**What you will do**: Please copy every line of the entries below without changing a single word or letter.

**Exercise data**:
▼▼▼

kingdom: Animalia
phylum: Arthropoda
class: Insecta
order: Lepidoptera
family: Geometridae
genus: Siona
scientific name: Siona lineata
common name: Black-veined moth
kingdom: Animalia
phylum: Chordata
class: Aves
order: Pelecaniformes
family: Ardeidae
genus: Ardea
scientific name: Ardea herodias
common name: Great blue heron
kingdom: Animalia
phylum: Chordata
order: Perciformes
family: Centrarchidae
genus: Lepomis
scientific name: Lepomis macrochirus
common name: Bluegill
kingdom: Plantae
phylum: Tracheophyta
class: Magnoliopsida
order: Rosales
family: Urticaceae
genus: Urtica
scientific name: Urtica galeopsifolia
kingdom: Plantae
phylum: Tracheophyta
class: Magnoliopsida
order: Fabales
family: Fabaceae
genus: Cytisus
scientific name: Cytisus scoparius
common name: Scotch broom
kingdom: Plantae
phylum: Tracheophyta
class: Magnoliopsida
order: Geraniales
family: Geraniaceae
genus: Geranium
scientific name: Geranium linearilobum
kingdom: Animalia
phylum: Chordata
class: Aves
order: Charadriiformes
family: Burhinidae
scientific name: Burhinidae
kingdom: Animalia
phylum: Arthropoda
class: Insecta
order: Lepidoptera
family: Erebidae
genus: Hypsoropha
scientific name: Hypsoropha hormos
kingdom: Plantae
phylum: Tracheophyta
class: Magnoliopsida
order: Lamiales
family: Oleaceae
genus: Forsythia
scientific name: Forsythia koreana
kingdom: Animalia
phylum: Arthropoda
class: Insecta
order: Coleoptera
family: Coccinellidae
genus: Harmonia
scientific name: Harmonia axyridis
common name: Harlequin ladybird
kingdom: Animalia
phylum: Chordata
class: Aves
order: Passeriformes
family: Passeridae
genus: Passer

▲▲▲

**The solution**:
kingdom: Animalia
phylum: Arthropoda
class: Insecta
order: Lepidoptera
family: Geometridae
genus: Siona
scientific name: Siona lineata
common name: Black-veined moth
kingdom: Animalia
phylum: Chordata
class: Aves
order: Pelecaniformes
family: Ardeidae
genus: Ardea
scientific name: Ardea herodias
common name: Great blue heron
kingdom: Animalia
phylum: Chordata
order: Perciformes
family: Centrarchidae
genus: Lepomis
scientific name: Lepomis macrochirus
common name: Bluegill
kingdom: Plantae
phylum: Tracheophyta
class: Magnoliopsida
order: Rosales
family: Urticaceae
genus: Urtica
scientific name: Urtica galeopsifolia
kingdom: Plantae
phylum: Tracheophyta
class: Magnoliopsida
order: Fabales
family: Fabaceae
genus: Cytisus
scientific name: Cytisus scoparius
common name: Scotch broom
kingdom: Plantae
phylum: Tracheophyta
class: Magnoliopsida
order: Geraniales
family: Geraniaceae
genus: Geranium
scientific name: Geranium linearilobum
kingdom: Animalia
phylum: Chordata
class: Aves
order: Charadriiformes
family: Burhinidae
scientific name: Burhinidae
kingdom: Animalia
phylum: Arthropoda
class: Insecta
order: Lepidoptera
family: Erebidae
genus: Hypsoropha
scientific name: Hypsoropha hormos
kingdom: Plantae
phylum: Tracheophyta
class: Magnoliopsida
order: Lamiales
family: Oleaceae
genus: Forsythia
scientific name: Forsythia koreana
kingdom: Animalia
phylum: Arthropoda
class: Insecta
order: Coleoptera
family: Coccinellidae
genus: Harmonia
scientific name: Harmonia axyridis
common name: Harlequin ladybird
kingdom: Animalia
phylum: Chordata
class: Aves
order: Passeriformes
family: Passeridae
genus: Passer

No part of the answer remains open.